According to Google, the main reason for the release of the new version of TensorFlow runtime is that the development of machine learning models and ecosystems is subject to significant change. This means that there are more and more complex models and deployment scenarios that require more computing power.

Runtime adjustment

Google has now adjusted and optimized its TensorFlow runtime. Instead of the current TensorFlow stack optimized for a graphical deployment, the machine learning platform and ecosystem now has a high-performance and low-lever runtime. This runtime should also reduce overhead in the execution of machine learning operations.

Among other things, the new runtime should make the use of multithreaded host CPUs more efficient. It should also support asynchronous programming models and focus on low-level efficiency. Furthermore, the new runtime will make it easier for kernels to run on the desired hardware. This makes the runtime more suitable for a larger variety of devices.

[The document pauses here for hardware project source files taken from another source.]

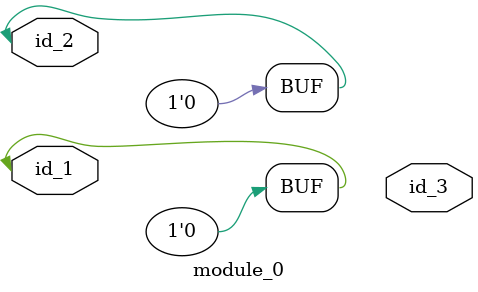
<source format=v>
module module_0 (
    id_1,
    id_2,
    id_3
);
  output id_3;
  inout id_2;
  input id_1;
  assign id_2 = id_1;
  assign id_2 = 1'h0;
endmodule

</source>
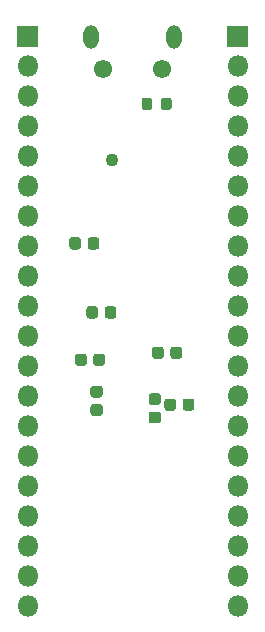
<source format=gbs>
%TF.GenerationSoftware,KiCad,Pcbnew,5.1.9*%
%TF.CreationDate,2021-02-13T19:17:24+03:00*%
%TF.ProjectId,gw1ns2c-board,6777316e-7332-4632-9d62-6f6172642e6b,rev?*%
%TF.SameCoordinates,Original*%
%TF.FileFunction,Soldermask,Bot*%
%TF.FilePolarity,Negative*%
%FSLAX46Y46*%
G04 Gerber Fmt 4.6, Leading zero omitted, Abs format (unit mm)*
G04 Created by KiCad (PCBNEW 5.1.9) date 2021-02-13 19:17:24*
%MOMM*%
%LPD*%
G01*
G04 APERTURE LIST*
%ADD10C,1.100000*%
%ADD11O,1.800000X1.800000*%
%ADD12O,1.300000X2.000000*%
%ADD13C,1.550000*%
G04 APERTURE END LIST*
%TO.C,R13*%
G36*
G01*
X36697000Y-31415000D02*
X36697000Y-30815000D01*
G75*
G02*
X36922000Y-30590000I225000J0D01*
G01*
X37372000Y-30590000D01*
G75*
G02*
X37597000Y-30815000I0J-225000D01*
G01*
X37597000Y-31415000D01*
G75*
G02*
X37372000Y-31640000I-225000J0D01*
G01*
X36922000Y-31640000D01*
G75*
G02*
X36697000Y-31415000I0J225000D01*
G01*
G37*
G36*
G01*
X35047000Y-31415000D02*
X35047000Y-30815000D01*
G75*
G02*
X35272000Y-30590000I225000J0D01*
G01*
X35722000Y-30590000D01*
G75*
G02*
X35947000Y-30815000I0J-225000D01*
G01*
X35947000Y-31415000D01*
G75*
G02*
X35722000Y-31640000I-225000J0D01*
G01*
X35272000Y-31640000D01*
G75*
G02*
X35047000Y-31415000I0J225000D01*
G01*
G37*
%TD*%
%TO.C,C12*%
G36*
G01*
X31517000Y-55986000D02*
X30967000Y-55986000D01*
G75*
G02*
X30717000Y-55736000I0J250000D01*
G01*
X30717000Y-55236000D01*
G75*
G02*
X30967000Y-54986000I250000J0D01*
G01*
X31517000Y-54986000D01*
G75*
G02*
X31767000Y-55236000I0J-250000D01*
G01*
X31767000Y-55736000D01*
G75*
G02*
X31517000Y-55986000I-250000J0D01*
G01*
G37*
G36*
G01*
X31517000Y-57536000D02*
X30967000Y-57536000D01*
G75*
G02*
X30717000Y-57286000I0J250000D01*
G01*
X30717000Y-56786000D01*
G75*
G02*
X30967000Y-56536000I250000J0D01*
G01*
X31517000Y-56536000D01*
G75*
G02*
X31767000Y-56786000I0J-250000D01*
G01*
X31767000Y-57286000D01*
G75*
G02*
X31517000Y-57536000I-250000J0D01*
G01*
G37*
%TD*%
%TO.C,C11*%
G36*
G01*
X36936000Y-51922000D02*
X36936000Y-52472000D01*
G75*
G02*
X36686000Y-52722000I-250000J0D01*
G01*
X36186000Y-52722000D01*
G75*
G02*
X35936000Y-52472000I0J250000D01*
G01*
X35936000Y-51922000D01*
G75*
G02*
X36186000Y-51672000I250000J0D01*
G01*
X36686000Y-51672000D01*
G75*
G02*
X36936000Y-51922000I0J-250000D01*
G01*
G37*
G36*
G01*
X38486000Y-51922000D02*
X38486000Y-52472000D01*
G75*
G02*
X38236000Y-52722000I-250000J0D01*
G01*
X37736000Y-52722000D01*
G75*
G02*
X37486000Y-52472000I0J250000D01*
G01*
X37486000Y-51922000D01*
G75*
G02*
X37736000Y-51672000I250000J0D01*
G01*
X38236000Y-51672000D01*
G75*
G02*
X38486000Y-51922000I0J-250000D01*
G01*
G37*
%TD*%
D10*
%TO.C,TP1*%
X32512000Y-35864800D03*
%TD*%
D11*
%TO.C,J3*%
X43180000Y-73660000D03*
X43180000Y-71120000D03*
X43180000Y-68580000D03*
X43180000Y-66040000D03*
X43180000Y-63500000D03*
X43180000Y-60960000D03*
X43180000Y-58420000D03*
X43180000Y-55880000D03*
X43180000Y-53340000D03*
X43180000Y-50800000D03*
X43180000Y-48260000D03*
X43180000Y-45720000D03*
X43180000Y-43180000D03*
X43180000Y-40640000D03*
X43180000Y-38100000D03*
X43180000Y-35560000D03*
X43180000Y-33020000D03*
X43180000Y-30480000D03*
X43180000Y-27940000D03*
G36*
G01*
X44080000Y-24550000D02*
X44080000Y-26250000D01*
G75*
G02*
X44030000Y-26300000I-50000J0D01*
G01*
X42330000Y-26300000D01*
G75*
G02*
X42280000Y-26250000I0J50000D01*
G01*
X42280000Y-24550000D01*
G75*
G02*
X42330000Y-24500000I50000J0D01*
G01*
X44030000Y-24500000D01*
G75*
G02*
X44080000Y-24550000I0J-50000D01*
G01*
G37*
%TD*%
%TO.C,J2*%
X25400000Y-73660000D03*
X25400000Y-71120000D03*
X25400000Y-68580000D03*
X25400000Y-66040000D03*
X25400000Y-63500000D03*
X25400000Y-60960000D03*
X25400000Y-58420000D03*
X25400000Y-55880000D03*
X25400000Y-53340000D03*
X25400000Y-50800000D03*
X25400000Y-48260000D03*
X25400000Y-45720000D03*
X25400000Y-43180000D03*
X25400000Y-40640000D03*
X25400000Y-38100000D03*
X25400000Y-35560000D03*
X25400000Y-33020000D03*
X25400000Y-30480000D03*
X25400000Y-27940000D03*
G36*
G01*
X26300000Y-24550000D02*
X26300000Y-26250000D01*
G75*
G02*
X26250000Y-26300000I-50000J0D01*
G01*
X24550000Y-26300000D01*
G75*
G02*
X24500000Y-26250000I0J50000D01*
G01*
X24500000Y-24550000D01*
G75*
G02*
X24550000Y-24500000I50000J0D01*
G01*
X26250000Y-24500000D01*
G75*
G02*
X26300000Y-24550000I0J-50000D01*
G01*
G37*
%TD*%
D12*
%TO.C,J1*%
X30790000Y-25432500D03*
X37790000Y-25432500D03*
D13*
X31790000Y-28132500D03*
X36790000Y-28132500D03*
%TD*%
%TO.C,C7*%
G36*
G01*
X29925600Y-42651000D02*
X29925600Y-43201000D01*
G75*
G02*
X29675600Y-43451000I-250000J0D01*
G01*
X29175600Y-43451000D01*
G75*
G02*
X28925600Y-43201000I0J250000D01*
G01*
X28925600Y-42651000D01*
G75*
G02*
X29175600Y-42401000I250000J0D01*
G01*
X29675600Y-42401000D01*
G75*
G02*
X29925600Y-42651000I0J-250000D01*
G01*
G37*
G36*
G01*
X31475600Y-42651000D02*
X31475600Y-43201000D01*
G75*
G02*
X31225600Y-43451000I-250000J0D01*
G01*
X30725600Y-43451000D01*
G75*
G02*
X30475600Y-43201000I0J250000D01*
G01*
X30475600Y-42651000D01*
G75*
G02*
X30725600Y-42401000I250000J0D01*
G01*
X31225600Y-42401000D01*
G75*
G02*
X31475600Y-42651000I0J-250000D01*
G01*
G37*
%TD*%
%TO.C,C4*%
G36*
G01*
X36444600Y-56621000D02*
X35894600Y-56621000D01*
G75*
G02*
X35644600Y-56371000I0J250000D01*
G01*
X35644600Y-55871000D01*
G75*
G02*
X35894600Y-55621000I250000J0D01*
G01*
X36444600Y-55621000D01*
G75*
G02*
X36694600Y-55871000I0J-250000D01*
G01*
X36694600Y-56371000D01*
G75*
G02*
X36444600Y-56621000I-250000J0D01*
G01*
G37*
G36*
G01*
X36444600Y-58171000D02*
X35894600Y-58171000D01*
G75*
G02*
X35644600Y-57921000I0J250000D01*
G01*
X35644600Y-57421000D01*
G75*
G02*
X35894600Y-57171000I250000J0D01*
G01*
X36444600Y-57171000D01*
G75*
G02*
X36694600Y-57421000I0J-250000D01*
G01*
X36694600Y-57921000D01*
G75*
G02*
X36444600Y-58171000I-250000J0D01*
G01*
G37*
%TD*%
%TO.C,C3*%
G36*
G01*
X31373400Y-48493000D02*
X31373400Y-49043000D01*
G75*
G02*
X31123400Y-49293000I-250000J0D01*
G01*
X30623400Y-49293000D01*
G75*
G02*
X30373400Y-49043000I0J250000D01*
G01*
X30373400Y-48493000D01*
G75*
G02*
X30623400Y-48243000I250000J0D01*
G01*
X31123400Y-48243000D01*
G75*
G02*
X31373400Y-48493000I0J-250000D01*
G01*
G37*
G36*
G01*
X32923400Y-48493000D02*
X32923400Y-49043000D01*
G75*
G02*
X32673400Y-49293000I-250000J0D01*
G01*
X32173400Y-49293000D01*
G75*
G02*
X31923400Y-49043000I0J250000D01*
G01*
X31923400Y-48493000D01*
G75*
G02*
X32173400Y-48243000I250000J0D01*
G01*
X32673400Y-48243000D01*
G75*
G02*
X32923400Y-48493000I0J-250000D01*
G01*
G37*
%TD*%
%TO.C,C2*%
G36*
G01*
X37977400Y-56316200D02*
X37977400Y-56866200D01*
G75*
G02*
X37727400Y-57116200I-250000J0D01*
G01*
X37227400Y-57116200D01*
G75*
G02*
X36977400Y-56866200I0J250000D01*
G01*
X36977400Y-56316200D01*
G75*
G02*
X37227400Y-56066200I250000J0D01*
G01*
X37727400Y-56066200D01*
G75*
G02*
X37977400Y-56316200I0J-250000D01*
G01*
G37*
G36*
G01*
X39527400Y-56316200D02*
X39527400Y-56866200D01*
G75*
G02*
X39277400Y-57116200I-250000J0D01*
G01*
X38777400Y-57116200D01*
G75*
G02*
X38527400Y-56866200I0J250000D01*
G01*
X38527400Y-56316200D01*
G75*
G02*
X38777400Y-56066200I250000J0D01*
G01*
X39277400Y-56066200D01*
G75*
G02*
X39527400Y-56316200I0J-250000D01*
G01*
G37*
%TD*%
%TO.C,C1*%
G36*
G01*
X30408200Y-52506200D02*
X30408200Y-53056200D01*
G75*
G02*
X30158200Y-53306200I-250000J0D01*
G01*
X29658200Y-53306200D01*
G75*
G02*
X29408200Y-53056200I0J250000D01*
G01*
X29408200Y-52506200D01*
G75*
G02*
X29658200Y-52256200I250000J0D01*
G01*
X30158200Y-52256200D01*
G75*
G02*
X30408200Y-52506200I0J-250000D01*
G01*
G37*
G36*
G01*
X31958200Y-52506200D02*
X31958200Y-53056200D01*
G75*
G02*
X31708200Y-53306200I-250000J0D01*
G01*
X31208200Y-53306200D01*
G75*
G02*
X30958200Y-53056200I0J250000D01*
G01*
X30958200Y-52506200D01*
G75*
G02*
X31208200Y-52256200I250000J0D01*
G01*
X31708200Y-52256200D01*
G75*
G02*
X31958200Y-52506200I0J-250000D01*
G01*
G37*
%TD*%
M02*

</source>
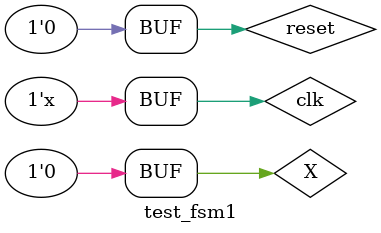
<source format=v>
`timescale 1ns / 1ps


module test_fsm1;

	// Inputs
	reg X;
	reg clk;
	reg reset;

	// Outputs
	wire Z;
	wire [2:0] state;

	// Instantiate the Unit Under Test (UUT)
	fsm1 uut (
		.X(X), 
		.clk(clk), 
		.reset(reset), 
		.Z(Z), 
		.state(state)
	);

	initial begin
		// Initialize Inputs
		X = 0;
		clk = 0;
		reset = 0;

		// Wait 100 ns for global reset to finish
		
		
		#10;
		X=0;
		
		#10;
		X=0;
		
		
		#10;
		X=0;
		
		#10;
		X=1;
		
		#10;
		X=0;
		
		#10;
		X=0;
		
		
		#10;
		X=1;
		
		#10;
		X=0;
		
		#10;
		X=1;
		
		#10;
		X=0;
		
		#10;
		X=0;
		
		
		
		
		// Add stimulus here

	end
	always #5 clk=~clk;
      
endmodule


</source>
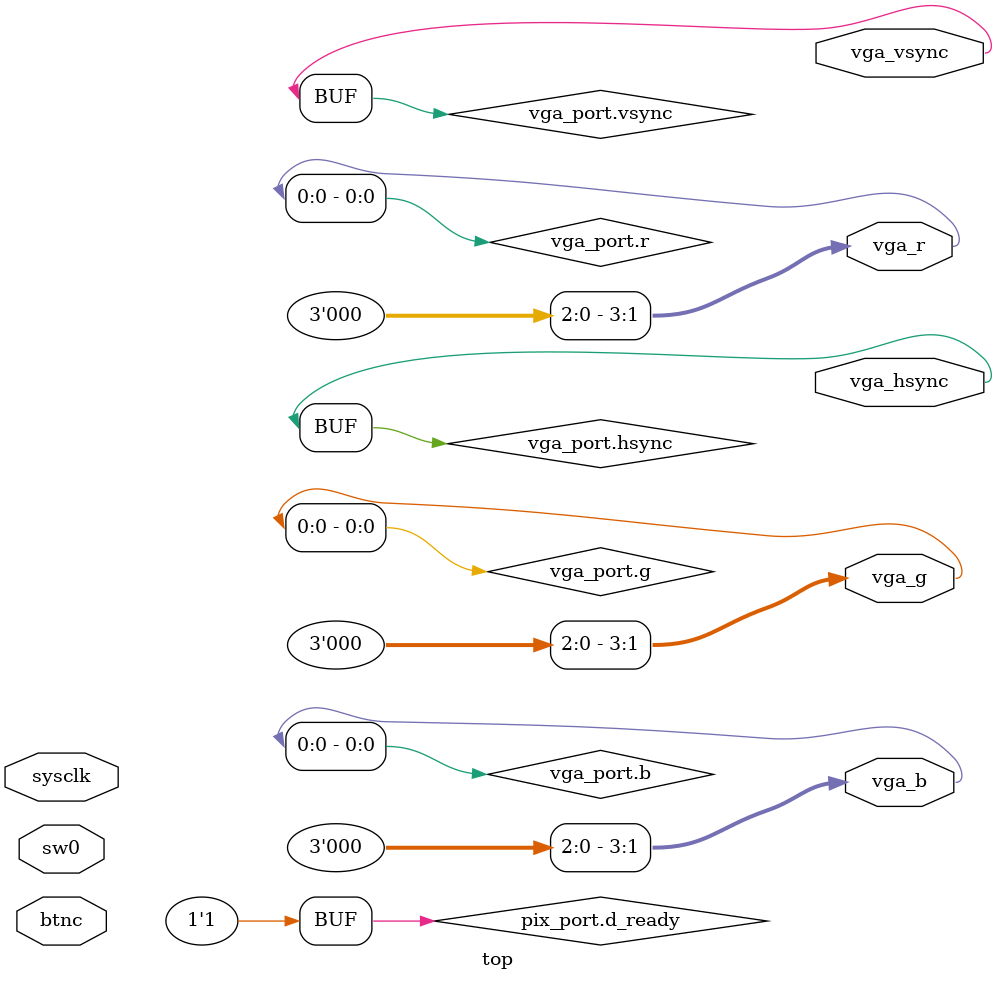
<source format=sv>


`timescale 1ns/1ps
`include "saph_defines.svh"



module top(
    input  logic        sysclk,
    
    input  logic        btnc,
    input  logic        sw0,
    
    output logic[3:0]   vga_r,
    output logic[3:0]   vga_g,
    output logic[3:0]   vga_b,
    output logic        vga_hsync,
    output logic        vga_vsync
);
    saph_pixreadport pix_port();
    assign pix_port.d_ready = 1;
    assign pix_port.q_res   = pix_port.d_trig ? {8'hff, pix_port.d_x[7:0], pix_port.d_y[7:0], 8'h00} : 0;
    
    logic clk;
    param_pll#(100000000, 8, 2) pll(sysclk, clk);
    
    saph_vidport_vga#(4, 4, 4) vga_port();
    assign vga_r        = vga_port.r;
    assign vga_g        = vga_port.g;
    assign vga_b        = vga_port.b;
    assign vga_hsync    = vga_port.hsync;
    assign vga_vsync    = vga_port.vsync;
    
    saph_vidgen_vga vga_gen(
        clk, btnc, sw0,
        9,
        39, 799, 87, 127,
        0, 599, 22, 3,
        pix_port, vga_port
    );
endmodule

</source>
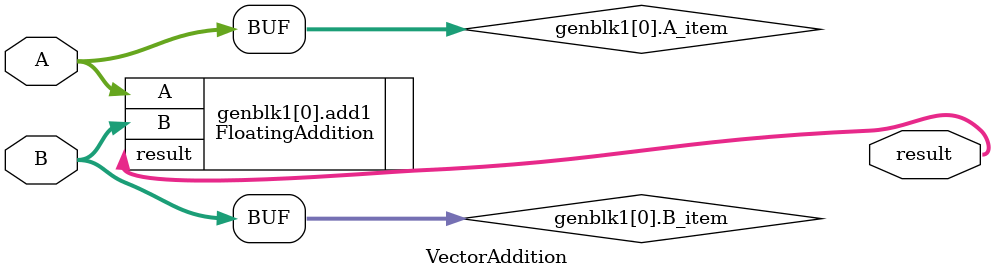
<source format=v>
`timescale 1ns / 1ps

`ifndef _vector_addition
`define _vector_addition

`include "src/FloatingAddition.v"

module VectorAddition #(parameter VLEN = 1)
                       (input  [(32 * VLEN) - 1:0] A,
                        input  [(32 * VLEN) - 1:0] B,
                        output [(32 * VLEN) - 1:0] result);

    genvar i;
    generate
        for(i = 0; i < VLEN; i = i + 1) begin
            wire [31:0] A_item = A[32 * i +: 32];
            wire [31:0] B_item = B[32 * i +: 32];

            FloatingAddition add1(.A(A_item), .B(B_item), .result(result[32 * i +: 32]));  // element-wise addition
        end
    endgenerate
endmodule
`endif // _vector_addition
</source>
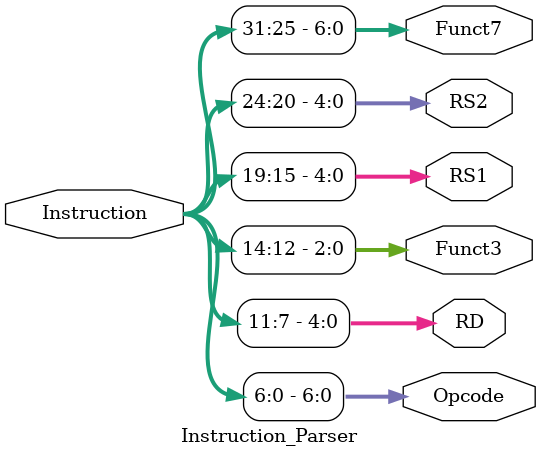
<source format=v>
`timescale 1ns / 1ps

module Instruction_Parser(
    input [31:0] Instruction,
    output [6:0] Opcode,
    output [4:0] RD,
    output [2:0] Funct3,
    output [4:0] RS1,
    output [4:0] RS2,
    output [6:0] Funct7
    );
    assign Opcode = Instruction[6:0];
    assign RD = Instruction[11:7];
    assign Funct3 = Instruction[14:12];
    assign RS1 = Instruction[19:15];
    assign RS2 = Instruction[24:20];
    assign Funct7 = Instruction[31:25];
endmodule

</source>
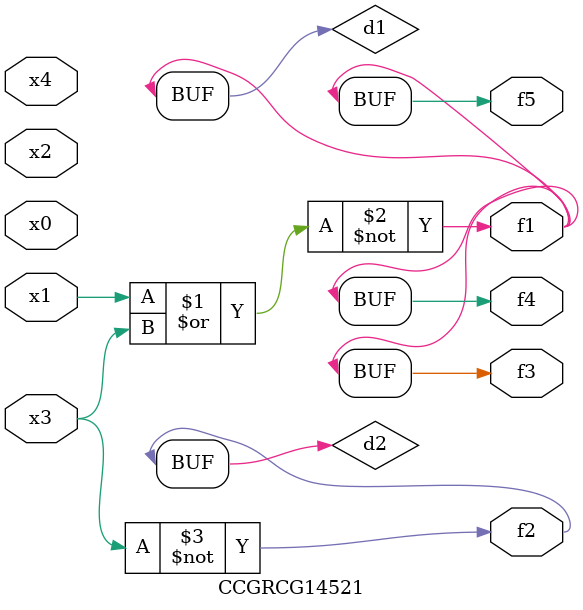
<source format=v>
module CCGRCG14521(
	input x0, x1, x2, x3, x4,
	output f1, f2, f3, f4, f5
);

	wire d1, d2;

	nor (d1, x1, x3);
	not (d2, x3);
	assign f1 = d1;
	assign f2 = d2;
	assign f3 = d1;
	assign f4 = d1;
	assign f5 = d1;
endmodule

</source>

TensorFlow Runtime Features

The new TensorFlow Runtime (TFRT) features a lock-free graphic executor with low synchronisation overhead. TFRT also splits the device runtime and the host runtime, the basic component that takes care of the host CPU and I/O operations. In addition, the runtime is now integrated with MLIR’s compiler infrastructure to generate and optimise further improvements for runtime execution.

Google’s new TFRT is particularly suitable for researchers who want faster iteration time and better error reporting. Also, application developers can benefit from improved performance. The new runtime also allows hardware manufacturers to better integrate edge and data center devices modularly into TensorFlow.

TFRT Development Program

TFRT is initially integrated into TensorFlow as an opt-in feature. With this, Google wants to ensure that start-up problems are more easily repaired, and performance can be fine-tuned. However, TFRT will soon become the default runtime in TensorFlow.